> _Brief_
Beginning with the first line of the data below, set down each line exactly through the line that contains "ਨੌਕਰੀਆਂ ਬਦਲਣ ਨਾਲ".

-- Opening Marker --

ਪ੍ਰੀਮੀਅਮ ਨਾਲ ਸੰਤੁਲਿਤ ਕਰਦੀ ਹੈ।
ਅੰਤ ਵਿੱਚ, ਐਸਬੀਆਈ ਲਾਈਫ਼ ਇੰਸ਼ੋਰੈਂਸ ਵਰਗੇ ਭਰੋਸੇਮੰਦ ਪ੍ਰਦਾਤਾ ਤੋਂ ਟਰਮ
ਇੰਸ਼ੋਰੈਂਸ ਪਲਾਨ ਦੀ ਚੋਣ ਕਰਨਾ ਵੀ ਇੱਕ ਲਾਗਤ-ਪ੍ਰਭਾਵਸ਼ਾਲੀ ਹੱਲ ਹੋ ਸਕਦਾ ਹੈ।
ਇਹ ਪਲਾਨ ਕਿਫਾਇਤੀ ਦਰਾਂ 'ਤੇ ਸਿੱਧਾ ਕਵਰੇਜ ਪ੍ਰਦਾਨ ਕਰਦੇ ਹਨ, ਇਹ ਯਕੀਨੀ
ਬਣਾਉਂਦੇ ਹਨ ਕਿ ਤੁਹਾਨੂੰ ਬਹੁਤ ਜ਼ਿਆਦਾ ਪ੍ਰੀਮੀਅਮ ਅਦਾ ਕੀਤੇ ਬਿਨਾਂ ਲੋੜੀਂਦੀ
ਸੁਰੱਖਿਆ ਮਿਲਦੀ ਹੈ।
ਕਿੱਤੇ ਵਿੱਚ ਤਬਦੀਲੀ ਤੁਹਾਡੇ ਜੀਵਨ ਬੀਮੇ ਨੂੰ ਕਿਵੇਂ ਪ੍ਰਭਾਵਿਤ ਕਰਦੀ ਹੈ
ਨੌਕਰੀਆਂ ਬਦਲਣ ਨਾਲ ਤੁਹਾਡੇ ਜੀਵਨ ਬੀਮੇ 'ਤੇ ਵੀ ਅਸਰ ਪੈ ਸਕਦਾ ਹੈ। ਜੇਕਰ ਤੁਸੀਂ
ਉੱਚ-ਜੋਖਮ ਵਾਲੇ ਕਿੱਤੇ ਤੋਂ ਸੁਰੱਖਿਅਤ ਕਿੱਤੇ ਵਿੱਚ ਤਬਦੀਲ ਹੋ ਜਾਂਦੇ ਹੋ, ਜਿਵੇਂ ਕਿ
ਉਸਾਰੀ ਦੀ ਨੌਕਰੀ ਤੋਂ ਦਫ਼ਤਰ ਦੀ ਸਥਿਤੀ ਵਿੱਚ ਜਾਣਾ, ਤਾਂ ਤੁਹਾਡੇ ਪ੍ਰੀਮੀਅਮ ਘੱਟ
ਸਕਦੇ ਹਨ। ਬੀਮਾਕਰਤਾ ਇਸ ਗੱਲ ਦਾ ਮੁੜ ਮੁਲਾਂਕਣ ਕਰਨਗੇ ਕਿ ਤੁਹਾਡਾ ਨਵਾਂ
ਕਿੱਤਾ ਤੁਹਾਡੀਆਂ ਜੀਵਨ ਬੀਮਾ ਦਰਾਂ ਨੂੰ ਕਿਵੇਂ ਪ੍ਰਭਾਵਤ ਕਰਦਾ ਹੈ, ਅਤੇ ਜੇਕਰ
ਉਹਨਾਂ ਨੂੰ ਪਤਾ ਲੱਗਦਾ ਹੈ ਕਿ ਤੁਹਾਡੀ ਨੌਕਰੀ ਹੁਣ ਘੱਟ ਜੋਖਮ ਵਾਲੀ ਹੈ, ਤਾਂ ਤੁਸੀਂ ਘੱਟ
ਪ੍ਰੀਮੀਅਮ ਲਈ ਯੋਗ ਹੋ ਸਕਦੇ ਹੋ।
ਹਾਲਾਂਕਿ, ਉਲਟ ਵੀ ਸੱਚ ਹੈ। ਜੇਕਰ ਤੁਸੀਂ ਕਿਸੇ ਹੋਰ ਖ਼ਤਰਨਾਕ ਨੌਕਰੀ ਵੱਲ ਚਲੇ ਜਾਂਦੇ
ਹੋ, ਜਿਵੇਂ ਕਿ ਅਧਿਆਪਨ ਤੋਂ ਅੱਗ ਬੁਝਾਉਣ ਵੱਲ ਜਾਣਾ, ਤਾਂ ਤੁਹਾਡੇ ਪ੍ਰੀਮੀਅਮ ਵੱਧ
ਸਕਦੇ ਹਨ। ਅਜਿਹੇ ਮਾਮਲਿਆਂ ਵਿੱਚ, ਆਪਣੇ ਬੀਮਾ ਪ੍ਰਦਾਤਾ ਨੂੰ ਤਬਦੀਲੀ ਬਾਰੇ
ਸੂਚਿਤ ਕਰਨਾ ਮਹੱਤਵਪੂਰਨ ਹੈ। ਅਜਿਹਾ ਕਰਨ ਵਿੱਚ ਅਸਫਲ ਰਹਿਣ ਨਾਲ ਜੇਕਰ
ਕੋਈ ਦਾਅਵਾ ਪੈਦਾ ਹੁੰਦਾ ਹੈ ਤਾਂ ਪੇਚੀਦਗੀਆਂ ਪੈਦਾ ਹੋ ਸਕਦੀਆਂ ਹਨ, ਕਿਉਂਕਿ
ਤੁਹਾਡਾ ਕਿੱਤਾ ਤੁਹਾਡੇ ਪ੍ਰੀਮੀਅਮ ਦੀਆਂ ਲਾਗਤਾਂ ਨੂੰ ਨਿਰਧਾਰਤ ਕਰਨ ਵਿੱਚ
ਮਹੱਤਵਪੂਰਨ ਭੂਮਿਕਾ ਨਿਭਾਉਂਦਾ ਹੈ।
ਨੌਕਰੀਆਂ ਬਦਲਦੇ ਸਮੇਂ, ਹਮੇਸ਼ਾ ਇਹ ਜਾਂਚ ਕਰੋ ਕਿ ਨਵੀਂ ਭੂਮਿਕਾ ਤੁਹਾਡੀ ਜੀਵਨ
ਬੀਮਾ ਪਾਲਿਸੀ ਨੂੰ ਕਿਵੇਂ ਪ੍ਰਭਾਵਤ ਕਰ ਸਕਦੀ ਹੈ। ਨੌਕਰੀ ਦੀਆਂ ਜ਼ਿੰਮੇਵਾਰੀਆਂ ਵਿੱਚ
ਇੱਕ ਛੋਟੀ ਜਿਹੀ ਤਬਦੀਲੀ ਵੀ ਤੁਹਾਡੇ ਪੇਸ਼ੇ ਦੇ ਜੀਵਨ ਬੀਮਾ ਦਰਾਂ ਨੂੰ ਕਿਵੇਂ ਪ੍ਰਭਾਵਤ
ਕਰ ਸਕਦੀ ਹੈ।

-- Closing Marker --

> _Output of the exercise_
ਪ੍ਰੀਮੀਅਮ ਨਾਲ ਸੰਤੁਲਿਤ ਕਰਦੀ ਹੈ।
ਅੰਤ ਵਿੱਚ, ਐਸਬੀਆਈ ਲਾਈਫ਼ ਇੰਸ਼ੋਰੈਂਸ ਵਰਗੇ ਭਰੋਸੇਮੰਦ ਪ੍ਰਦਾਤਾ ਤੋਂ ਟਰਮ
ਇੰਸ਼ੋਰੈਂਸ ਪਲਾਨ ਦੀ ਚੋਣ ਕਰਨਾ ਵੀ ਇੱਕ ਲਾਗਤ-ਪ੍ਰਭਾਵਸ਼ਾਲੀ ਹੱਲ ਹੋ ਸਕਦਾ ਹੈ।
ਇਹ ਪਲਾਨ ਕਿਫਾਇਤੀ ਦਰਾਂ 'ਤੇ ਸਿੱਧਾ ਕਵਰੇਜ ਪ੍ਰਦਾਨ ਕਰਦੇ ਹਨ, ਇਹ ਯਕੀਨੀ
ਬਣਾਉਂਦੇ ਹਨ ਕਿ ਤੁਹਾਨੂੰ ਬਹੁਤ ਜ਼ਿਆਦਾ ਪ੍ਰੀਮੀਅਮ ਅਦਾ ਕੀਤੇ ਬਿਨਾਂ ਲੋੜੀਂਦੀ
ਸੁਰੱਖਿਆ ਮਿਲਦੀ ਹੈ।
ਕਿੱਤੇ ਵਿੱਚ ਤਬਦੀਲੀ ਤੁਹਾਡੇ ਜੀਵਨ ਬੀਮੇ ਨੂੰ ਕਿਵੇਂ ਪ੍ਰਭਾਵਿਤ ਕਰਦੀ ਹੈ
ਨੌਕਰੀਆਂ ਬਦਲਣ ਨਾਲ ਤੁਹਾਡੇ ਜੀਵਨ ਬੀਮੇ 'ਤੇ ਵੀ ਅਸਰ ਪੈ ਸਕਦਾ ਹੈ। ਜੇਕਰ ਤੁਸੀਂ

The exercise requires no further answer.